Over the past few years, deep-learning-based attacks have emerged as a de facto standard, thanks to their ability to break implementations of cryptographic primitives without pre-processing, even against widely used counter-measures such as hiding and masking. However, the recent works of Bronchain and Standaert at Tches 2020 questioned the soundness of such tools if used in an uninformed setting to evaluate implementations protected with higher-order masking. On the opposite, worst-case evaluations may be seen as possibly far from what a real-world adversary could do, thereby leading to too conservative security bounds.

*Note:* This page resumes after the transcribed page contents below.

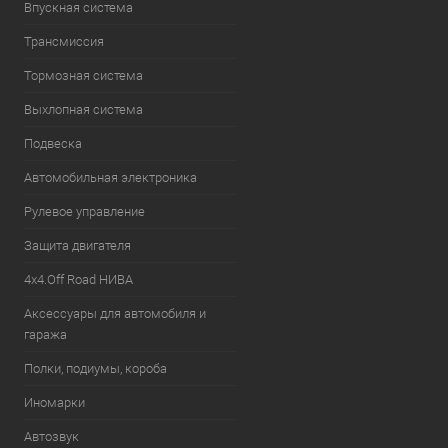
Впускная система
Трансмиссия
Тормозная система
Выхлопная система
Подвеска
Автомобильная электроника
Рулевое управление
Защита двигателя
4х4.Off Road НИВА
Аксессуары для автомобиля и
гаража
Полки, подиумы, короба
Иномарки
Автозвук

In this paper, we propose a new threat model that we name scheme-aware benefiting from a trade-off between uninformed and worst-case models. Our scheme-aware model is closer to a real-world adversary, in the sense that it does not need to have access to the random nonces used by masking during the profiling phase like in a worst-case model, while it does not need to learn the masking scheme as implicitly done by an uninformed adversary. We show how to combine the power of deep learning with the prior knowledge of scheme-aware modeling. As a result, we show on simulations and experiments on public datasets how it sometimes allows to reduce by an order of magnitude the profiling complexity, i.e., the number of profiling traces needed to satisfyingly train a model, compared to a fully uninformed adversary.